Liburan di Tengah Tiket Mahal: Nego Sama Dompet atau Tunda?

4 hours ago 1

REPUBLIKA.CO.ID, JAKARTA -- Kenaikan harga tiket pesawat yang dipicu lonjakan avtur imbas konflik Timur Tengah menjadi tantangan tersendiri bagi masyarakat yang ingin melancong. Perencana keuangan sekaligus pendiri Mitra Rencana Edukasi (MRE), Mike Rini Sutikno, mengatakan bahwa liburan tetap bisa dilakukan selama pengelolaan anggaran dilakukan secara bijak dan proporsional.

Menurut Mike, terdapat dua pendekatan yang bisa digunakan dalam menyusun anggaran liburan. Pertama adala dengan langsung menyisihkan sebagian pendapatan, misalnya sekitar 5 persen dari penghasilan bulanan.

"Jadi setiap gajian, 5 persennya dialokasikan khusus untuk liburan. Untuk destinasi atau waktu keberangkatan itu bisa diatur belakangan, yang penting kita sudah punya dana liburannya dulu," kata Mike saat dihubungi Republika, Selasa (7/4/2026).

Pendekatan kedua adalah dengan menentukan terlebih dahulu destinasi dan total biaya liburan. Setelah itu, dihitung kebutuhan tabungan per bulan. Namun menurut Mike, cara ini perlu diperhitungkan secara matang agar tidak membebani keuangan.

Sebagai contoh, jika biaya liburan mencapai Rp 30 juta dan ingin direalisasikan dalam 10 bulan, maka diperlukan tabungan sekitar Rp 3 juta per bulan. Jika penghasilan sebesar Rp 15 juta, berarti sekitar 20 persen dialokasikan untuk liburan, angka yang dinilai cukup besar.

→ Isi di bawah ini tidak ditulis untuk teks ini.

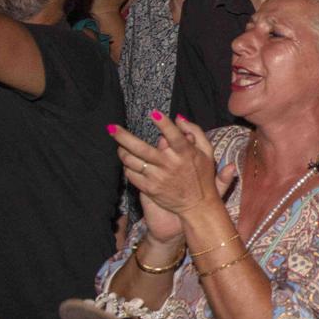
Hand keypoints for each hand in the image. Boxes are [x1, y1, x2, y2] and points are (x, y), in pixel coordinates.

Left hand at [109, 115, 236, 244]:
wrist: (197, 205)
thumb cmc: (202, 176)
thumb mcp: (207, 151)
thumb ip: (195, 132)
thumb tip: (178, 118)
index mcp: (185, 153)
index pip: (172, 135)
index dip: (163, 123)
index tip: (153, 113)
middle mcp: (169, 164)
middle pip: (141, 148)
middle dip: (123, 136)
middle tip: (112, 128)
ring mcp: (158, 177)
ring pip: (132, 161)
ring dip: (122, 151)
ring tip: (119, 146)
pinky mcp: (150, 189)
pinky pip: (131, 175)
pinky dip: (127, 167)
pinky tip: (128, 162)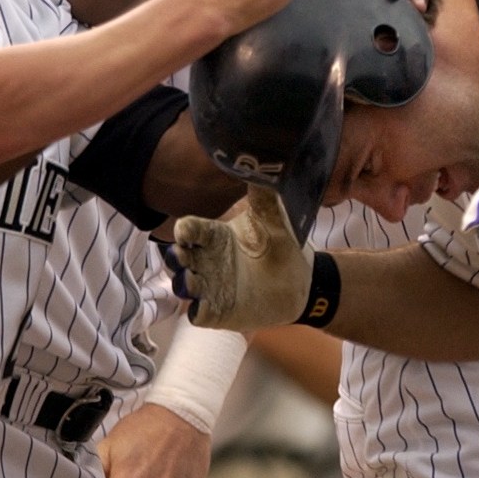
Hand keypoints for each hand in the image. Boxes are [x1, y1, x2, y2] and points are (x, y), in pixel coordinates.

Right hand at [168, 186, 313, 329]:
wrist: (303, 283)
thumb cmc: (283, 247)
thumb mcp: (275, 219)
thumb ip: (265, 194)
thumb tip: (262, 163)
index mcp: (215, 235)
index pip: (191, 230)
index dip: (186, 230)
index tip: (185, 230)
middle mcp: (207, 260)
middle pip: (179, 257)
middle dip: (176, 256)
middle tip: (181, 255)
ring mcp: (210, 287)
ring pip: (184, 285)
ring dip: (184, 283)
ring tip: (191, 281)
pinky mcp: (219, 311)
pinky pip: (200, 314)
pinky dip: (198, 311)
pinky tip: (203, 308)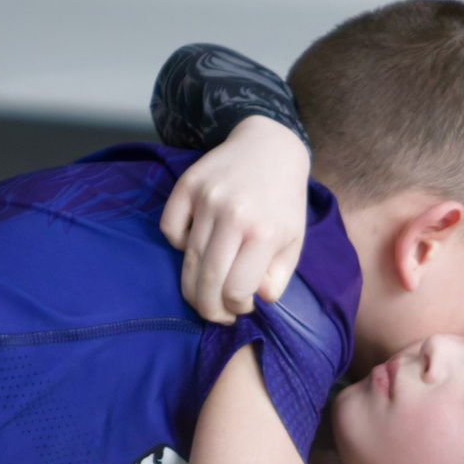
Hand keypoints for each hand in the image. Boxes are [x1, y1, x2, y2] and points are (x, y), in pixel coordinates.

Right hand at [159, 114, 311, 323]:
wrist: (270, 147)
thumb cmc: (283, 202)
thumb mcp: (293, 242)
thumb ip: (278, 278)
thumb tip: (254, 300)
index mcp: (264, 233)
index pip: (236, 290)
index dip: (235, 308)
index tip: (240, 307)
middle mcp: (233, 216)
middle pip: (207, 281)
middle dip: (209, 309)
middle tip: (215, 315)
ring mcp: (207, 199)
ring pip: (187, 259)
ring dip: (192, 286)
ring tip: (203, 294)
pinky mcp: (187, 185)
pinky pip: (170, 230)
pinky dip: (176, 244)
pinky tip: (194, 246)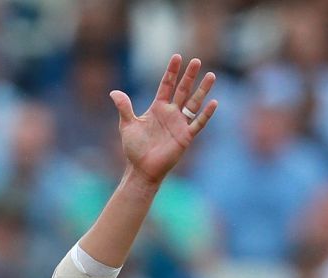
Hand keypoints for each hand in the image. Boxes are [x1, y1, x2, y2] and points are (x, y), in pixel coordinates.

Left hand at [111, 55, 216, 186]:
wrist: (142, 169)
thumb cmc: (134, 149)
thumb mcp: (127, 125)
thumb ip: (124, 108)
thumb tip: (114, 92)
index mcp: (158, 108)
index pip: (167, 85)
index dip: (172, 71)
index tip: (177, 57)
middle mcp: (171, 113)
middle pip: (183, 90)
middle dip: (189, 76)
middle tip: (197, 60)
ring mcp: (180, 124)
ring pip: (194, 103)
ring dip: (202, 90)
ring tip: (211, 75)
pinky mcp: (185, 137)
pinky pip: (198, 123)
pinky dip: (206, 114)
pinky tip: (214, 103)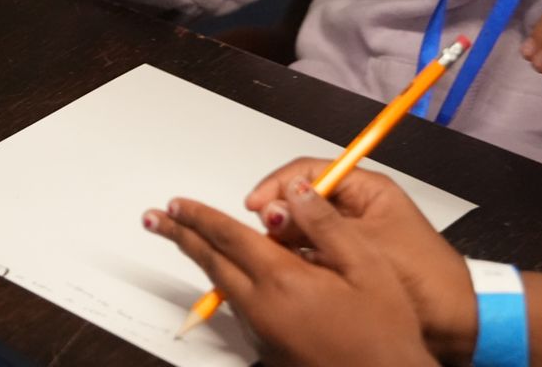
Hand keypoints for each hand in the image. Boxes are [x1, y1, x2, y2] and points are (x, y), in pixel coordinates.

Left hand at [144, 193, 435, 366]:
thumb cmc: (385, 333)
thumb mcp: (365, 265)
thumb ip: (324, 223)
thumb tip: (294, 191)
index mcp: (284, 281)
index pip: (228, 237)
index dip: (200, 216)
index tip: (177, 204)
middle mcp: (263, 309)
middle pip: (211, 263)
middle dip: (181, 236)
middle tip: (155, 219)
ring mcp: (263, 333)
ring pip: (224, 286)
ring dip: (203, 259)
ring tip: (186, 238)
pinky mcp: (268, 350)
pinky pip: (241, 308)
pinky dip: (228, 285)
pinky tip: (234, 276)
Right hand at [247, 158, 474, 362]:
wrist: (456, 320)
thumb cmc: (422, 276)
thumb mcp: (365, 244)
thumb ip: (317, 226)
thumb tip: (272, 212)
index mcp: (367, 189)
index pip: (311, 171)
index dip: (280, 184)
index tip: (256, 205)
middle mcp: (357, 206)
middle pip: (304, 197)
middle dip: (280, 211)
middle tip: (264, 232)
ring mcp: (353, 234)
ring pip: (306, 225)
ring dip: (287, 236)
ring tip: (273, 251)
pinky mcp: (350, 261)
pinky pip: (314, 250)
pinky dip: (298, 256)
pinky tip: (288, 267)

"Kalau porsinya terlalu besar, sebaiknya waktunya disesuaikan. Misalnya diperpanjang menjadi satu atau dua tahun agar beban bulanan lebih ringan," jelas Mike.

la menekankan bahwa tidak ada angka persentase yang benar-benar baku karena anggaran liburan harus disesuaikan dengan kondisi keuangan masing-masing. Namun secara umum, jelas Mike, mengalokasikan 5 persen dari pendapatan bulanan sudah tergolong cukup besar.

"Nah mungkin alternatifnya, anggaran liburan bisa diambil dari pos tabungan dan investasi yang umumnya sebesar 30 persen dari penghasilan, dengan mengambil sebagian kecil saja," kata dia.

Sementara itu, guna menyiasati kenaikan biaya pesawat Mike menyarankan masyarakat untuk lebih fleksibel dalam memili moda transportasi. Jika tiket pesawat dirasa terlalu mahal, opsi seperti kereta atau bus dapat menjadi alternatif, meskipun ada konsekuensi dari sisi kenyamanan dan waktu tempuh.

Selain itu, pemilihan destinasi yang lebih dekat dapat membantu menekan biaya perjalanan. "Biaya perjalanan sangat dipengaruhi jarak dan durasi liburan. Semakin jauh dan semakin lama, biayanya tentu semakin besar," kata Mike.

la juga menyarankan agar aktivitas selama liburan direncanakan secara efisien. Misalnya dengan mengunjungi beberapa tempat dalam satu rute perjalanan untuk menghemat biaya transportasi di lokasi tujuan.

"Pada intinya, saya ingin mengatakan bahwa liburan bukanlah kebutuhan primer, melainkan kebutuhan pelengkap. Oleh karena itu, perencanaannya harus tetap disesuaikan dengan kemampuan finansial agar tidak mengganggu cash flow dan kebutuhan utama lainnya," jelas Mike.

Sebagai informasi, pemerintah mengizinkan maskapai menaikkan harga tiket pesawat domestik sebesar 9 hingga 13 persen. Keputusan itu menyusul naiknya harga avtur.